Shiro Minami, who was referred to as a pro-Japanese determine and performed a task within the opening of “Wafu,” together with Liao Chengzhi and Koichi Saionji, who had been referred to as civilian ambassadors.

Minami, Representative of the Japan-China Future Association (94): “I was worried about opening a Japanese restaurant. I was worried that even if it opened, Chinese people would come and complain.”

Despite the nervousness, it was a profitable begin…

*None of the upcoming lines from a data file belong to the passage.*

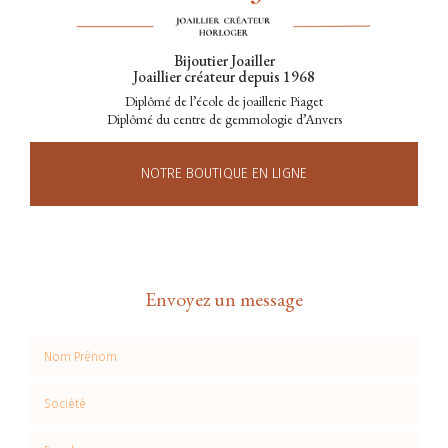
Bijoutier Joailler
Joaillier créateur depuis 1968
Diplômé de l’école de joaillerie Piaget
Diplômé du centre de gemmologie d’Anvers
NOTRE BOUTIQUE EN LIGNE
Envoyez un message
Nom Prénom
Société
Email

Minami: “As soon as we opened, it was packed every day. The rooms were mostly full every day, which was unusual.”

It is claimed that tatami mats imported from Kyoto had been used within the banquet corridor, and other people from each international locations, who had been referred to as “the people who dug the well of Japan-China relations,” loved sashimi and sushi whereas discussing the way forward for each international locations.

Minami: “I think that restaurants have contributed to Japan-China exchanges. I think it’s the foundation. If civilians from Japan and China cooperate, the government will have no choice but to move.”

After 60 years, Japanese eating places in Beijing have steadily expanded their foothold. Today, Ms. Asako continues to face by her restaurant.

Yuko Asako: “To be honest, the dining situation in Beijing is very bad. My dream and hope for next year (2024) is that everyone who passes through the gates of ‘Yuritei’ will return home feeling better.”